> RECORDS SUPPLIED
# # # # # # #

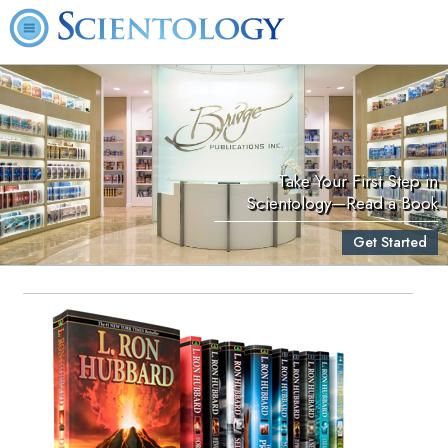
Take Your First Step in
Scientology—Read a Book
Get Started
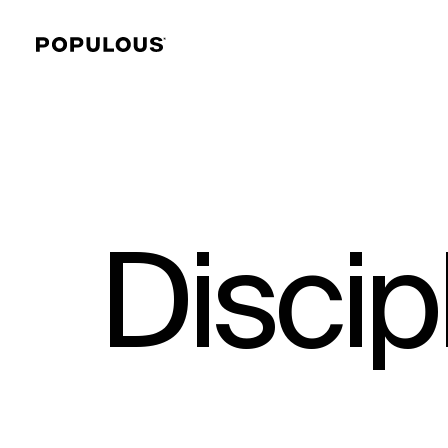
Discip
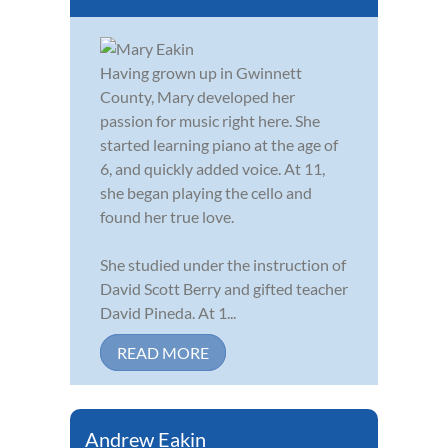
Having grown up in Gwinnett
County, Mary developed her
passion for music right here. She
started learning piano at the age of
6, and quickly added voice. At 11,
she began playing the cello and
found her true love.
She studied under the instruction of
David Scott Berry and gifted teacher
David Pineda. At 1...
READ MORE
Andrew Eakin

# # # # # # #

> WHAT YOU NEED TO DO
Look through the entries above, find each line containing "David", and copy it.

> RESULT OF THE EXERCISE
David Scott Berry and gifted teacher
David Pineda. At 1...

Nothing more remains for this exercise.